Die Songs vereinen die gleichen Zutaten, die die Stones von Anfang an verwendet haben – Blues, Rock, Soul, Country, Gospel –, sind aber straffer und druckvoller als auf allen früheren LPs der Band aus späterer Zeit. Auch eingängiger: „Hackney Diamonds“ – der Titel bezieht sich auf zerbrochene Autoscheiben in einem einst rauen Viertel im Osten Londons – beginnt Rat-a-tat mit drei Stücken, die Watt gemeinsam mit Jagger und Richards geschrieben hat, jedes mit einer fast klebrigen Melodie Stellen Sie sich vor, Sie würden TikTok erobern. „Angry“ und „Get Close“ sind fetzige Rocker, die auf bombastischen Gitarrenriffs basieren; „Abhängig von dir“ ist ein Country-artiges Stück mit einem entwaffnend sanften Gesang von Jagger, der den größten Teil des Albums damit verbringt, höhnisch zu grinsen, statt ohnmächtig zu werden.

„Bite My Head Off“ mit schärferen Licks von Richards und Wood – und einer punkigen Basslinie von Paul McCartney – lässt den Frontmann fröhlich über „f—ing with your brain“ jaulen, während „Live by the Sword“ bietet eine Reihe zweifelhafter Weisheitssprüche an: „Wenn du wie eine Hure aussiehst, solltest du lieber Hardcore sein. / Wenn du nach der Uhr lebst, wird dir ein Schock bevorstehen.“ Jaggers Gesang ist in „Hackney Diamonds“ durchweg stark, nicht zuletzt in „Driving Me Too Hard“, einem weiteren Kritikpunkt von Gaslight-Liebhabern nach „Angry“ und „Bite My Head Off“, in dem er Töne erreicht, von denen man hätte meinen können, dass sie über seine Grenzen hinausgehen.

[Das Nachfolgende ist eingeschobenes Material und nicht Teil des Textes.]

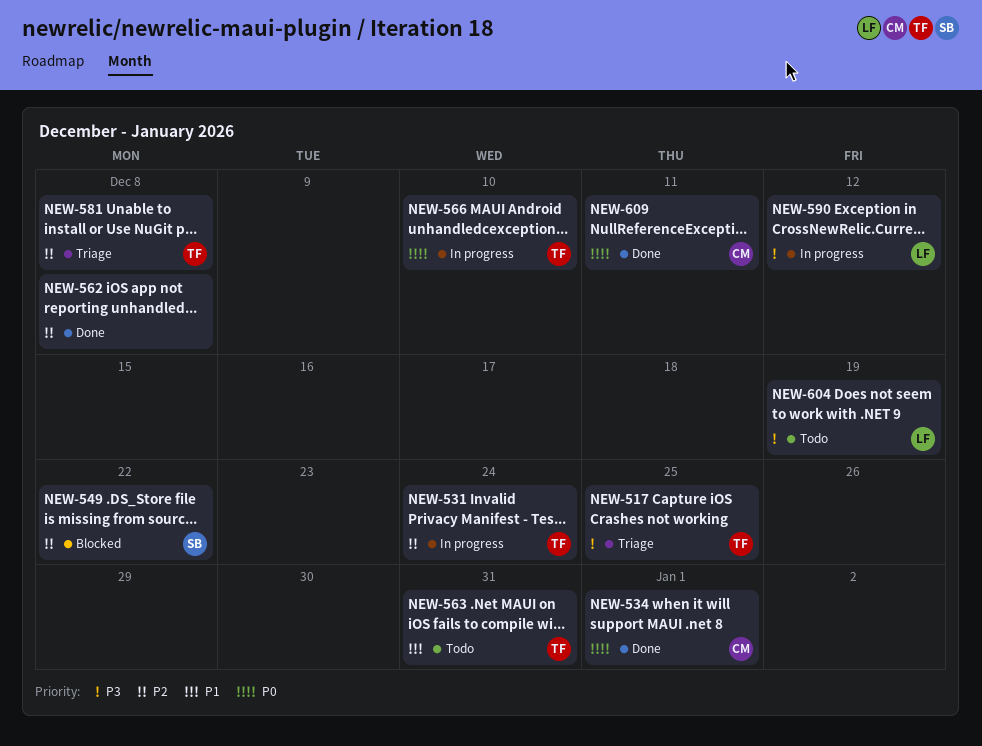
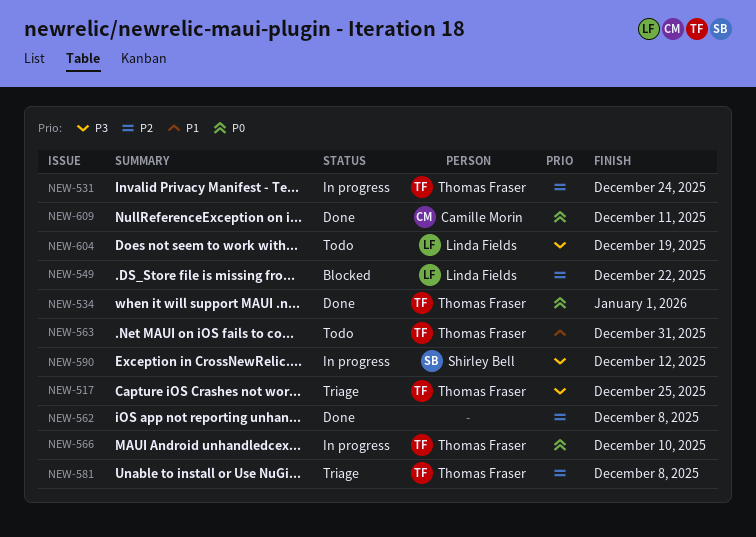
NEW-534, owner: Camille Morin -> Thomas Fraser
NEW-549, owner: Shirley Bell -> Linda Fields
NEW-590, owner: Linda Fields -> Shirley Bell

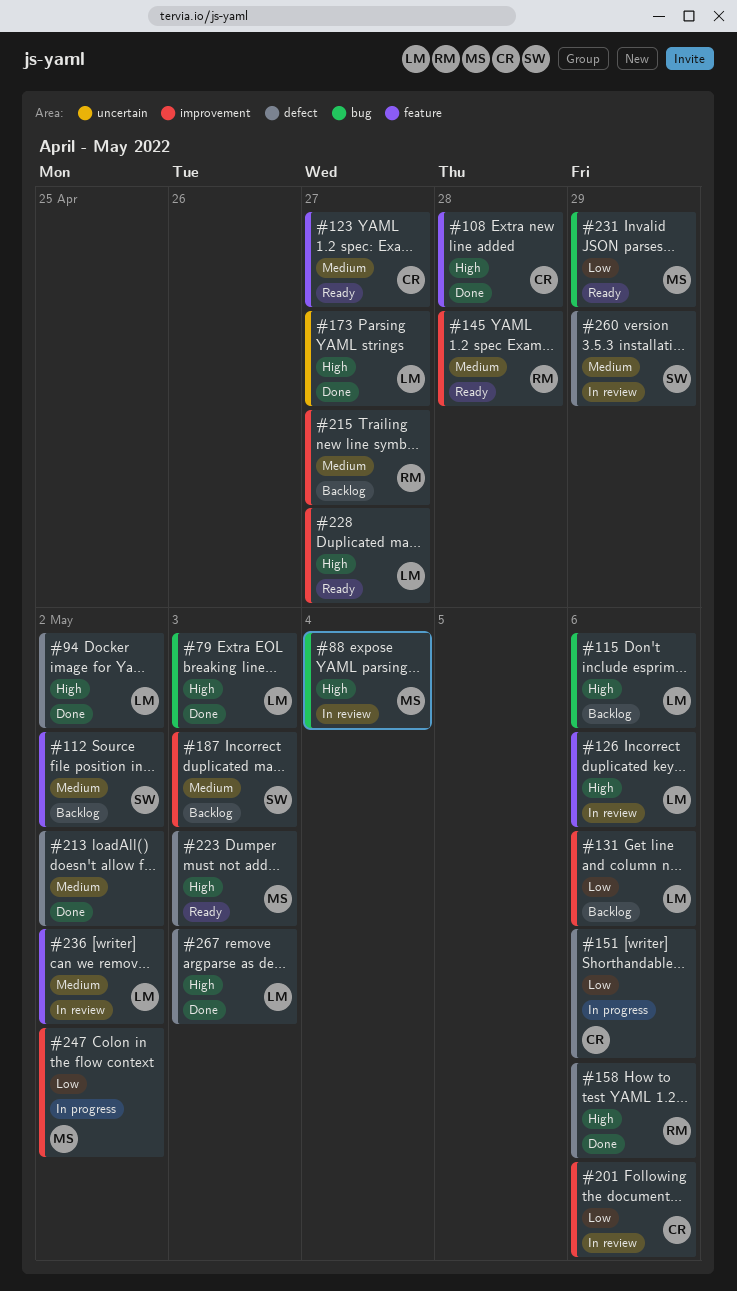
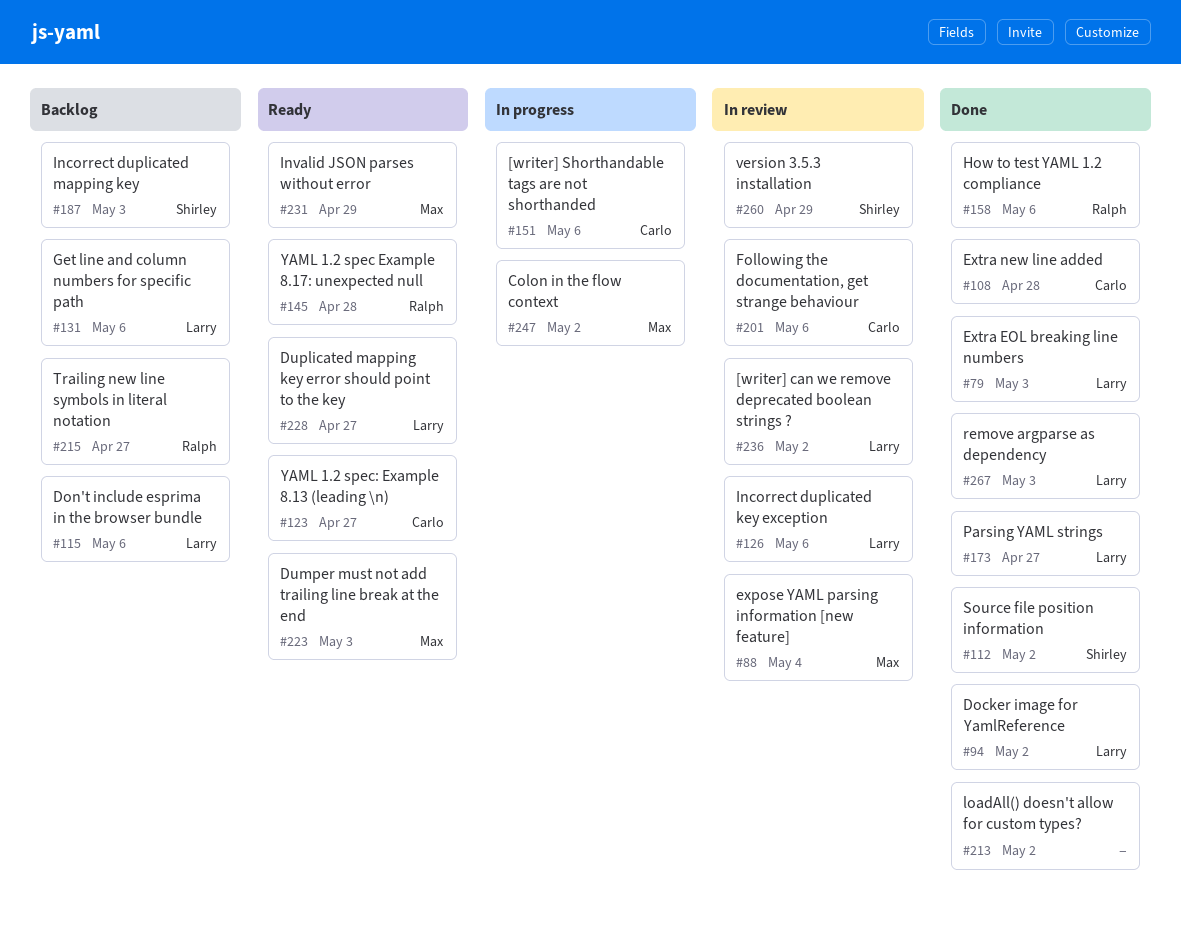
#112, status: Backlog -> Done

Klugerweise scheint Watt jedoch am meisten daran interessiert zu sein, die herrlichen Gitarren der Stones zur Geltung zu bringen, die immer wieder die aufgeräumten Strukturen dieser Songs zu überfluten drohen. Hart, unvorhersehbar, endlos zersplittert: Selbst nach einem halben Jahrhundert ist es niemandem gelungen, das Klanggeflecht zu reproduzieren, das Richards und Wood immer noch in einem Song wie dem wogenden „Whole Wide World“ oder „Driving Me Too Hard“ nachbilden können, der nachhallt der Kaskadeneffekt von „Tumbling Dice“. Als Zeitnehmer der Gruppe behält Jordan unter all dem einen stetigen, wenn auch erkennbar menschlichen Puls bei.

„Hackney Diamonds“ endet interessanterweise mit zwei Songs, die den hochglanzpolierten Ansatz des Albums zurücknehmen. Zuerst kommt „Sweet Sounds of Heaven“, ein zottiges, sich langsam aufbauendes R&B-Epos mit kreischenden Gaststimmen von Lady Gaga und kirchlichen Keyboards von Stevie Wonder. Zweitens folgt eine deutlich reduzierte Interpretation des Liedes von Muddy Waters, das der Band ihren Namen gab: „Rolling Stone Blues“, hier präsentiert nur Jagger, der singt und Mundharmonika spielt, und Richards, der an seiner Gitarre kratzt, als wäre sie ein Mückenstich.

Für eine so langlebige Band wie diese ist es wahrscheinlich töricht, den Song als Lösung zu sehen. Aber man kann einer Erwartung nicht widerstehen, ohne vorher eine zu setzen.